— PROVIDED TEXT —
........

Lauren Barri Holstein, Since 2010, Lauren Barri Holstein has developed a substantial body of work (Notorious, Splat!, How to Become a Cupcake, How 2 Become 1, Lady Love, Cherry Pop etc) presented in Live Art, Dance, and Theatre contexts including The Barbican (London, UK), SPILL Festival (London, UK) FEM Fest (Girona, Spain)and Abrons Art Center (New York, U.S.), gaining respect and notoriety within the Live Art world . She has collaborated with a number of prominent UK artists, including Kira O’Reilly, Dominic Johnson, Martin O’Brien, and Manuel Vason. Her most prominent work to date, Splat!, commissioned by SPILL Festival of Performance, premiered as the opening of SPILL 2013 at The Barbican, London. It was named Time Out’s ‘Critic’s Choice in Dance’, one of Time Out’s ‘Must See Shows of 2013’, one of The Stage’s ‘Dance Picks of 2013’, and one of The Guardian’s ‘Theatre Picks’. Holstein holds a PhD from Queen Mary, University of London and is a visiting lecturer at various UK and European universities. She has authored several published articles, including: ‘A Queer Family Tree’ in The Only Way Home Is Through the Show: The Performance Work of Lois Weaver, ed. by Jen Harvie and Lois Weaver; ‘Splat!: Death, Mess, Failure and Blue-Balling’, in Performance Research; ‘The Cyclical Pleasure/Death of Symbolization in How to Become a Cupcake/The Famous’ Adaption of Frankenstein’, in On Repetition: Writing, Performance, Art, ed. by Eirini Kartsaki; and several articles.

........

— MATERIAL SUPPLIED —
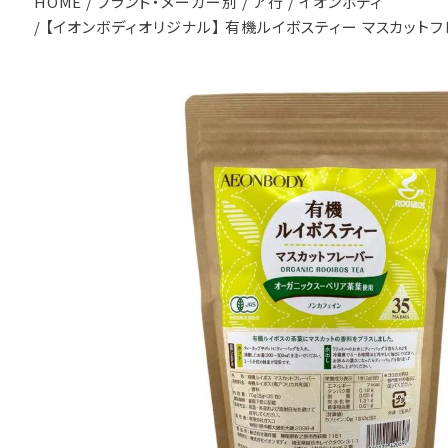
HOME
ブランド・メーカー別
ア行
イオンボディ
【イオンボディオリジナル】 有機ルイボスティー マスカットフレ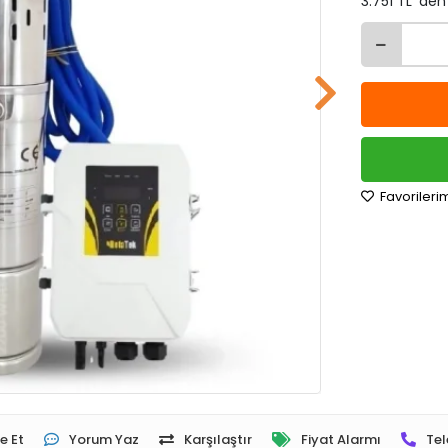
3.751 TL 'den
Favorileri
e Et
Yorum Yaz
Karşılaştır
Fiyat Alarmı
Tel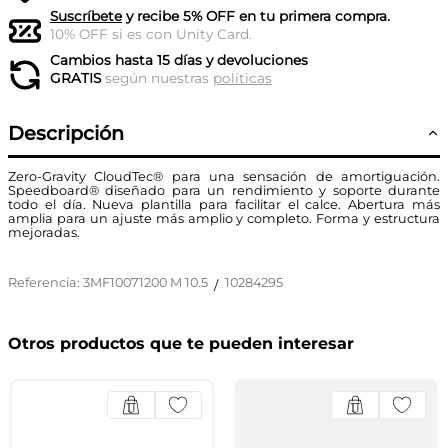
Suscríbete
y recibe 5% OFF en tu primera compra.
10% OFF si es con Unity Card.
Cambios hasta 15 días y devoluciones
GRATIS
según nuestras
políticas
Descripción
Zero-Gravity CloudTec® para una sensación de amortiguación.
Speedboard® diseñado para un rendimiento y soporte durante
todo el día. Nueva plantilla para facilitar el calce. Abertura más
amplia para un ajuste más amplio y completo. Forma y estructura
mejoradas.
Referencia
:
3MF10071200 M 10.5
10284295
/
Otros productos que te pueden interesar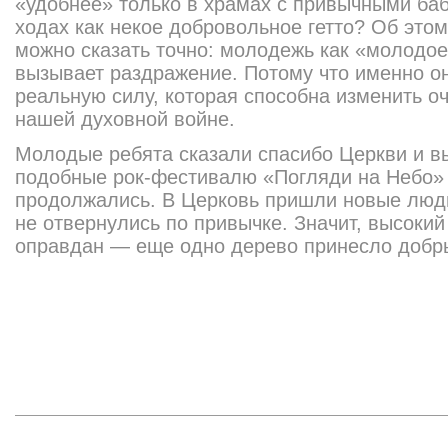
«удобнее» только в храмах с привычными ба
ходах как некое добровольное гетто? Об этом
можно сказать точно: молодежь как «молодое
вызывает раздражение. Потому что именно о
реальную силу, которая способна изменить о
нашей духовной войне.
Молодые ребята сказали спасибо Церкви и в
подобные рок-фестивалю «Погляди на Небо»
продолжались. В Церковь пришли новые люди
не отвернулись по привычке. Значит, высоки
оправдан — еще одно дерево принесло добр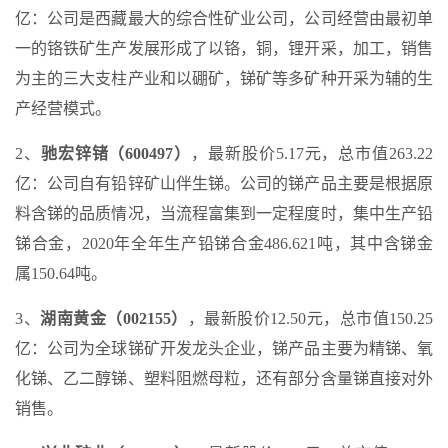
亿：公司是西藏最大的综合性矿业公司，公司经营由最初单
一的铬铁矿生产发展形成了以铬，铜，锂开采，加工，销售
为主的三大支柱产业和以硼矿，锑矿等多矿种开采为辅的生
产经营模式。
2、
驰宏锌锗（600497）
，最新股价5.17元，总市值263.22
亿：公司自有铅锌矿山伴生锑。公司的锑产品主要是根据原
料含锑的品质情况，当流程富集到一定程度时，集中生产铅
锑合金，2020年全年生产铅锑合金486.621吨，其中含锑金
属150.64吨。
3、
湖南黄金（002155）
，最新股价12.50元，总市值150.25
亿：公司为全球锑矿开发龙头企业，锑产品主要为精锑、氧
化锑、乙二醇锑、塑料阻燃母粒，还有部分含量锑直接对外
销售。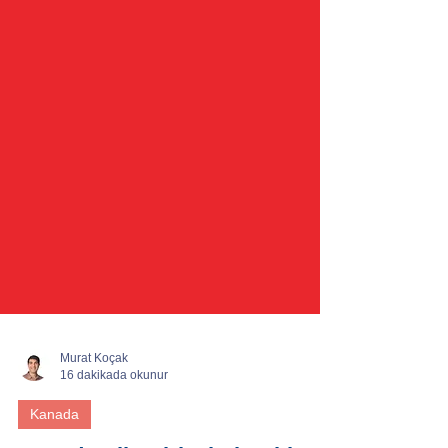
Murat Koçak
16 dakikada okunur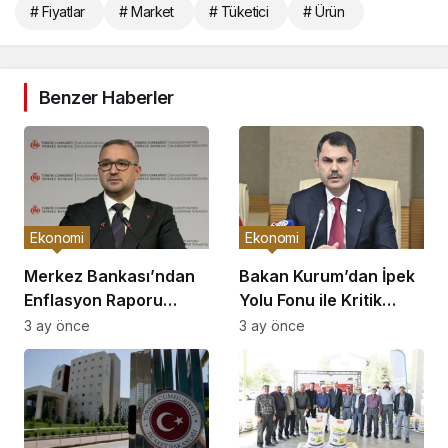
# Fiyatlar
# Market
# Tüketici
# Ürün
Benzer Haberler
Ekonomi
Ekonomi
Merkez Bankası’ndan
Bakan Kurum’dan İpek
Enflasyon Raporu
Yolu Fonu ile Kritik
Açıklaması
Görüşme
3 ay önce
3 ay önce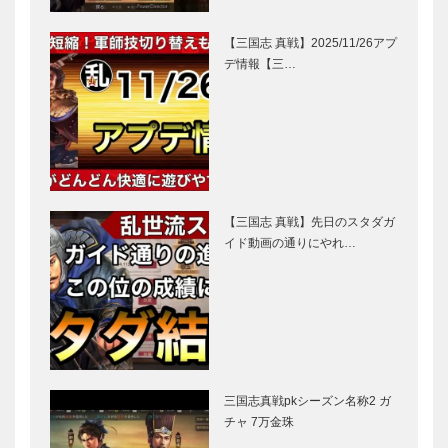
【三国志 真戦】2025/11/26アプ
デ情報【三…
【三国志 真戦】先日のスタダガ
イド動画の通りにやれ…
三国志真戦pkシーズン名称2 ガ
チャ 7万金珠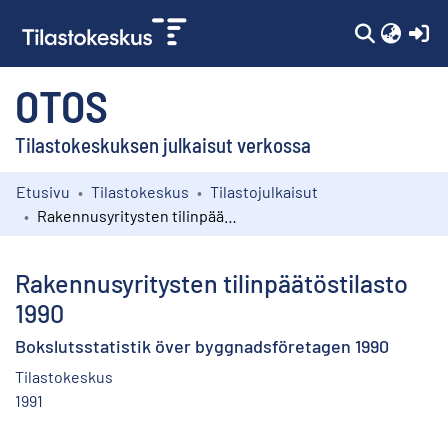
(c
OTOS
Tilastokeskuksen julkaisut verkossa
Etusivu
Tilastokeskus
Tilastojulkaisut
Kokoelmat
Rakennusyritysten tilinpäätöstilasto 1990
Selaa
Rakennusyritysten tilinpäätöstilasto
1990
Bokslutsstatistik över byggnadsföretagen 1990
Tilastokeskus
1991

........

— WORK INSTRUCTIONS —
1. Answer the following from the text on Lauren Barri Holstein:
(a) Which festival commissioned Splat!?
(b) From which institution does Holstein hold a PhD?
(c) In which publication did "Splat!: Death, Mess, Failure and Blue-Balling" appear?
2. Write the next part of the text on Lauren Barri Holstein, starting after its last sentence.
The records have no connection to the text on Lauren Barri Holstein.

— OUTPUTS BY TASK —
1.
(a) SPILL Festival of Performance
(b) Queen Mary, University of London
(c) Performance Research

2.
Alexa Wright, Dr Alexa Wright is an artist and academic living in London, UK. Working at the intersection of art and medical science to explore human inter-subjectivity through qualities like vulnerability and empathy, Alexa uses a wide range of media in her work, including photography, video, sound, interactive installation, performance and book works. She has extensive experience of working with people with disabilities and mental health issues, as well as with medical scientists and other creative practitioners. From 1999-2010 Alexa worked collaboratively with Professor Alf Linney and computer scientists at UCL to create three interactive installations, Conversation Piece (2009), Alter Ego (2005), and Face Value (2001). These works have all been widely shown internationally. In 2011-12, funded by a year-long AHRC Fellowship, she created A View From Inside, a series of portrait photographs of people who experience episodes of psychosis. Since 2007 Alexa has been part of Hybrid Bodies, a unique international, interdisciplinary project based in Toronto, Canada that brings together medics, visual artists, a philosopher and social scientists to explore the emotional and psychological effects of heart transplantation from multiple, interwoven perspectives. Alexa has a 0.5FTE post at the University as Reader in Art and Visual Culture.

An edited contribution of material from CtEO will be published online, the content and format of which is to be developed at the conference.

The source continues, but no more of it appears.